The fluoroquinolone program at Bayer focused on examining the effects of very minor changes to the norfloxacin structure. In 1983, the company published in vitro potency data for ciprofloxacin, a fluoroquinolone antibacterial having a chemical structure differing from that of norfloxacin by the presence of a single carbon atom. This small change led to a two- to 10-fold increase in potency against most strains of Gram-negative bacteria. Importantly, this structural change led to a four-fold improvement in activity against the important Gram-negative pathogen Pseudomonas aeruginosa, making ciprofloxacin one of the most potent known drugs for the treatment of this intrinsically antibiotic-resistant pathogen.

The oral tablet form of ciprofloxacin was approved in October 1987, just one year after the approval of norfloxacin. In 1991, the intravenous formulation was introduced. Ciprofloxacin sales reached a peak of about 2 billion euros in 2001, before Bayer's patent expired in 2004, after which annual sales have averaged around €200 million.
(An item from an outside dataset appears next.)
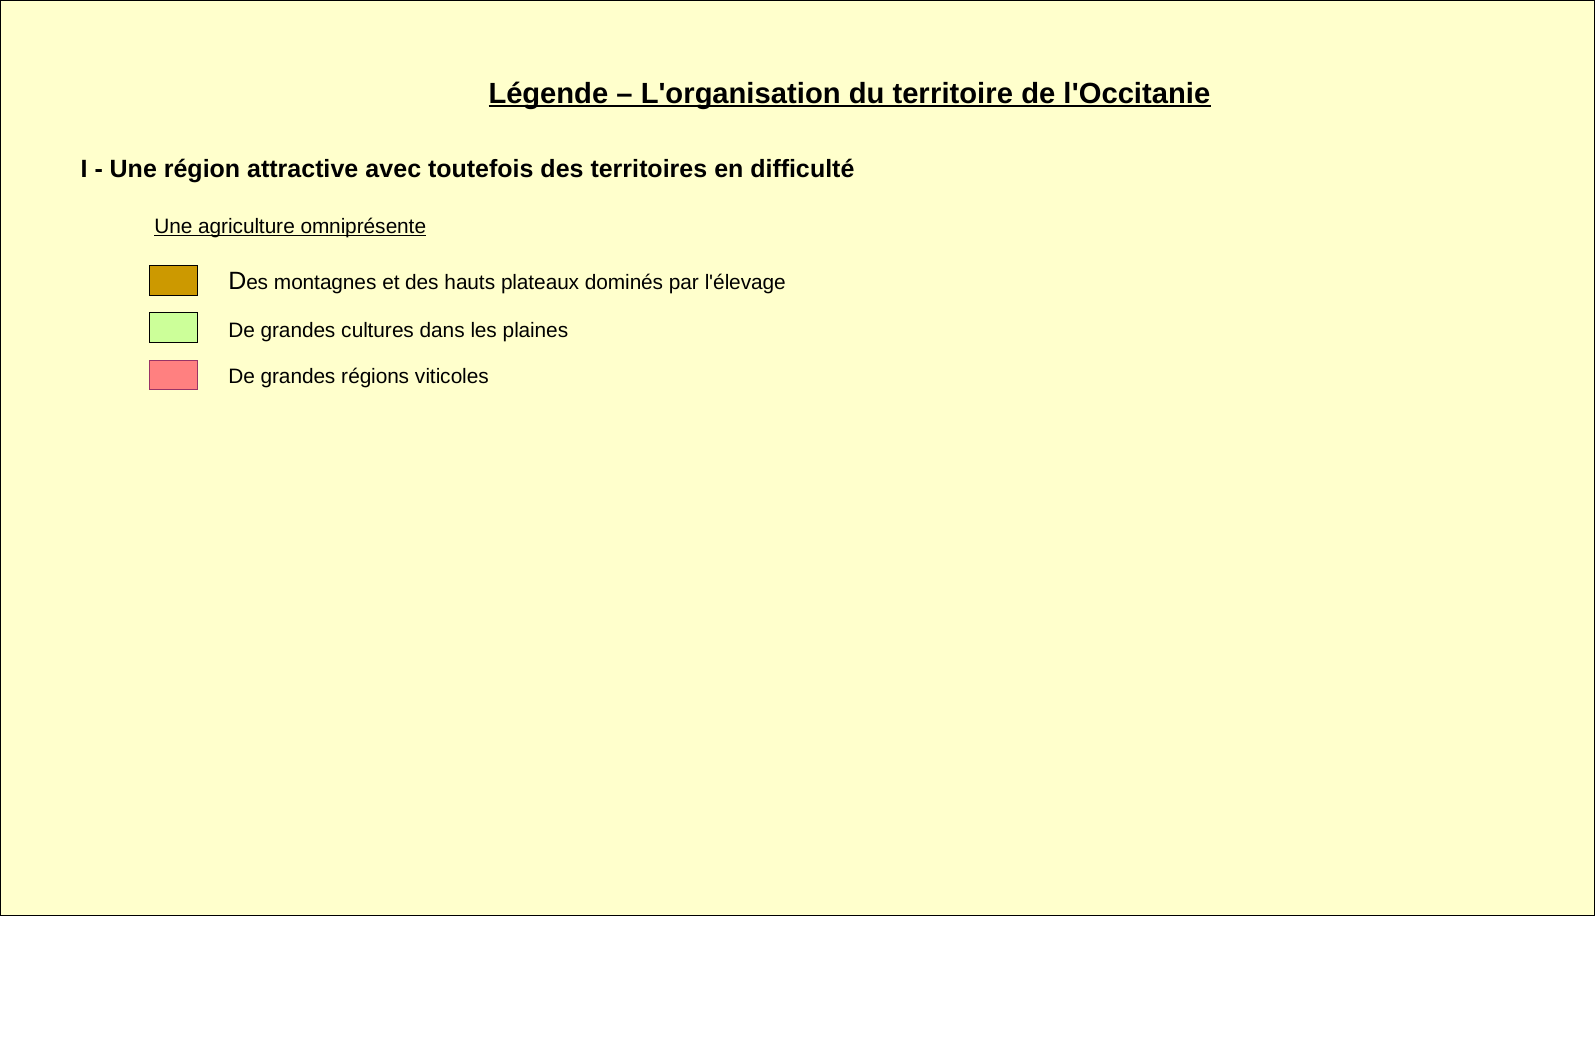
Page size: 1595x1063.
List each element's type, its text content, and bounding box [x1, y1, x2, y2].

text_box Légende – L'organisation du territoire de l'Occitanie [473, 69, 1227, 119]
text_box I - Une région attractive avec toutefois des territoires en difficulté Une agriculture omniprésente Des montagnes et des hauts plateaux dominés par l'élevage De grandes cultures dans les plaines De grandes régions viticoles [65, 147, 871, 520]
text_box [0, 0, 1595, 916]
The name probably originates from the International Scientific Nomenclature: ci- (alteration of cycl-) + propyl + fluor- + ox- + az- + -mycin.

==Society and culture==

===Economics===
Ciprofloxacin is available as a low-cost generic medication.

===Generic equivalents===
In October 2001, the Prescription Access Litigation (PAL) project filed suit to dissolve an agreement between Bayer and three of its competitors which produced generic versions of drugs (Barr Laboratories, Rugby Laboratories, and Hoechst-Marion-Roussel) that PAL claimed was blocking access to adequate supplies and cheaper, generic versions of ciprofloxacin. The plaintiffs charged that Bayer Corporation, a unit of Bayer AG, had unlawfully paid the three competing companies a total of $200 million to prevent cheaper, generic versions of ciprofloxacin from being brought to the market, as well as manipulating its price and supply. Numerous other consumer advocacy groups joined the lawsuit. On 15 October 2008, five years after Bayer's patent had expired, the United States District Court for the Eastern District of New York granted Bayer's and the other defendants' motion for summary judgment, holding that any anticompetitive effects caused by the settlement agreements between Bayer and its codefendants were within the exclusionary zone of the patent and thus could not be redressed by federal antitrust law, in effect upholding Bayer's agreement with its competitors.

===Available forms===
Ciprofloxacin for systemic administration is available as immediate-release tablets, as extended-release tablets, as an oral suspension, and as a solution for intravenous infusion. It is available for local administration as eye drops and ear drops. It is available in combination with dexamethasone, with celecoxib, with hydrocortisone, and with fluocinolone acetonide.

===Litigation===
A class action was filed against Bayer AG on behalf of employees of the Brentwood Post Office in Washington, D.C., and workers at the U.S. Capitol, along with employees of American Media, Inc. in Florida and postal workers in general who alleged they developed serious adverse effects from taking ciprofloxacin in the aftermath of the anthrax attacks in 2001. The action alleged Bayer failed to warn class members of the potential side effects of the drug, thereby violating the Pennsylvania Unfair Trade Practices and Consumer Protection Laws. The class action was defeated and the litigation abandoned by the plaintiffs. A similar action was filed in 2003 in New Jersey by four New Jersey postal workers but was withdrawn for lack of grounds, as workers had been informed of the risks of ciprofloxacin when they were given the option of taking the drug.

==Research==
As resistance to ciprofloxacin has grown since its introduction, research has been conducted to discover and develop analogs that can be effective against resistant bacteria; some have been looked at in antiviral models as well.